S'agissant des procédures pour l'enregistrement des cas, l'Observateur note que le suivi du contentieux commence après que le Comité de Lecture - instance de validation des résultats des missions de terrain - ait siégé. La non-tenue du Comité a des répercussions sur le déclenchement du contentieux avec pour conséquence un prolongement de la durée de traitement des différents cas. Il faut aussi souligner les risques de déperdition des cas enregistrés au cours de cette période. Les informations concernant le suivi du contentieux ne sont pas encore organisées dans le SIGICOF, et sont de ce fait difficiles à rassembler. La tendance devrait pouvoir s’inverser compte tenu des moyens humains supplémentaires dont dispose la brigade nationale de contrôle.

Conclusions

- L'irrégularité et le faible nombre de missions réalisées a un impact sur les résultats du contrôle forestier et aussi du Projet dans la mesure où celles effectuées ne permettent pas d'avoir un échantillon suffisamment représentatif du paysage du contrôle forestier;

- L'Observateur indépendant a noté une amélioration dans la préparation de la mission effectuée au cours de ce trimestre mais son exécution a laissé apparaître des manquements tels que la vérification de l’exécution des clauses des cahiers de charge, du respect des normes d’inventaire ainsi que du respect des normes d’intervention en milieu forestier;

- Plusieurs activités (suivi du contentieux, suivi des recommandations, planification, poursuite des investigations) prennent du retard en raison de la non-tenue des différentes réunions mensuelles.

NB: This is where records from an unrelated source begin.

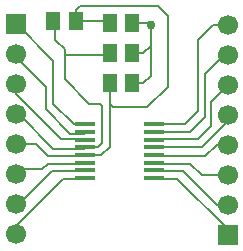
<source format=gtl>
G04 DipTrace 3.1.0.1*
G04 MSP430FR2311Breakout.gtl*
%MOIN*%
G04 #@! TF.FileFunction,Copper,L1,Top*
G04 #@! TF.Part,Single*
G04 #@! TA.AperFunction,Conductor*
%ADD11C,0.006*%
%ADD14R,0.070866X0.015748*%
%ADD15R,0.051181X0.059055*%
G04 #@! TA.AperFunction,ComponentPad*
%ADD16R,0.066929X0.066929*%
%ADD17C,0.066929*%
G04 #@! TA.AperFunction,ViaPad*
%ADD18C,0.03*%
%FSLAX26Y26*%
G04*
G70*
G90*
G75*
G01*
G04 Top*
%LPD*%
X487493Y877631D2*
D11*
X554062D1*
X593990Y837703D1*
X715100D1*
X718976Y841580D1*
X772848D1*
X800218Y868950D1*
Y1011642D1*
Y1081428D1*
X687541Y1287656D2*
X793969D1*
X800218Y1281407D1*
X687541Y1287656D2*
Y1324963D1*
X700228Y1337651D1*
X962701D1*
X993948Y1306404D1*
Y1068929D1*
X925205Y1000186D1*
X811673D1*
X800218Y1011642D1*
X487493Y777631D2*
Y793958D1*
X575241D1*
X593990Y812706D1*
X715693D1*
X718976Y815990D1*
X875021Y1281407D2*
X931454D1*
X937703Y1275157D1*
X875021Y1181417D2*
X912706D1*
X937703Y1206415D1*
Y1275157D1*
X875021Y1081428D2*
X912706D1*
X937703Y1106425D1*
Y1206415D1*
X487493Y977631D2*
X497807D1*
X612738Y862701D1*
X714507D1*
X718976Y867171D1*
X760942D1*
X775220Y881449D1*
Y1006436D1*
X768971Y1012685D1*
X731475D1*
X650234Y1093927D1*
Y1174070D1*
Y1193916D1*
X618987Y1225163D1*
Y1281407D1*
X612738Y1287656D1*
X650234Y1174070D2*
X792870D1*
X800218Y1181417D1*
X1193927Y1275231D2*
X1144005D1*
X1093937Y1225163D1*
Y987688D1*
X1050192Y943942D1*
X947323D1*
X1193927Y1175231D2*
X1181491D1*
X1118934Y1112675D1*
Y968940D1*
X1068940Y918945D1*
X947916D1*
X947323Y918352D1*
X1193927Y1075231D2*
X1137682Y1018987D1*
Y937693D1*
X1093937Y893948D1*
X948509D1*
X947323Y892761D1*
X1193927Y975231D2*
Y956441D1*
X1106436Y868950D1*
X949102D1*
X947323Y867171D1*
X1193927Y875231D2*
X1156462D1*
X1118934Y837703D1*
X951199D1*
X947323Y841580D1*
X1193927Y775231D2*
X1106415D1*
X1068940Y812706D1*
X950606D1*
X947323Y815990D1*
X1193927Y675231D2*
X1156420D1*
X1043942Y787709D1*
X950013D1*
X947323Y790399D1*
X1193927Y575231D2*
Y593979D1*
X1025194Y762711D1*
X949428D1*
X947331Y764808D1*
X487493Y577631D2*
Y606220D1*
X643984Y762711D1*
X716879D1*
X718976Y764808D1*
X487493Y677631D2*
X496411D1*
X606488Y787709D1*
X716286D1*
X718976Y790399D1*
X487493Y1077631D2*
Y1044189D1*
X637735Y893948D1*
X717790D1*
X718976Y892761D1*
X487493Y1277631D2*
X491526D1*
X612738Y1156420D1*
Y1012685D1*
X681480Y943942D1*
X718976D1*
X487493Y1177631D2*
Y1169176D1*
X587740Y1068929D1*
Y993937D1*
X668982Y912696D1*
X713320D1*
X718976Y918352D1*
D18*
X937703Y1275157D3*
D14*
X718976Y943942D3*
Y918352D3*
Y892761D3*
Y867171D3*
Y841580D3*
Y815990D3*
Y790399D3*
Y764808D3*
X947331D3*
X947323Y790399D3*
Y815990D3*
Y841580D3*
Y867171D3*
Y892761D3*
Y918352D3*
Y943942D3*
D15*
X800218Y1281407D3*
X875021D3*
X800218Y1081428D3*
X875021D3*
X800218Y1181417D3*
X875021D3*
X612738Y1287656D3*
X687541D3*
D16*
X487493Y1277631D3*
D17*
Y1177631D3*
Y1077631D3*
Y977631D3*
Y877631D3*
Y777631D3*
Y677631D3*
Y577631D3*
D16*
X1193927Y575231D3*
D17*
Y675231D3*
Y775231D3*
Y875231D3*
Y975231D3*
Y1075231D3*
Y1175231D3*
Y1275231D3*
M02*

</source>
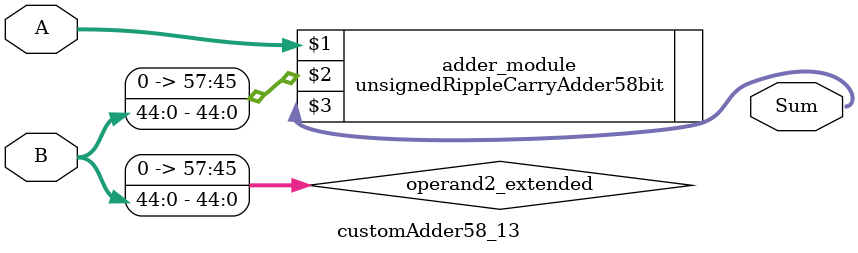
<source format=v>
module customAdder58_13(
                        input [57 : 0] A,
                        input [44 : 0] B,
                        
                        output [58 : 0] Sum
                );

        wire [57 : 0] operand2_extended;
        
        assign operand2_extended =  {13'b0, B};
        
        unsignedRippleCarryAdder58bit adder_module(
            A,
            operand2_extended,
            Sum
        );
        
        endmodule
        
</source>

- Les procédures d'enregistrement des cas qui faciliteront leur suivi ne tiennent pas encore compte du SIGICOF.

Recommandations

- Améliorer la fréquence des missions;

- Respecter la périodicité des réunions prévues par les TdR du Projet;

- Maintenir la bonne préparation des missions;

- Programmer des missions particulières pour effectuer certaines taches spécifiques de contrôle (contrôle du respect des normes d’inventaire par exemple) ou en confier l’exécution aux services déconcentrés avec droit de regard de l'UCC sur l'effectivité et la qualité de l'exécution desdites tâches;

- Que la BNC soit formée à l'utilisation du SIGICOF dès son installation.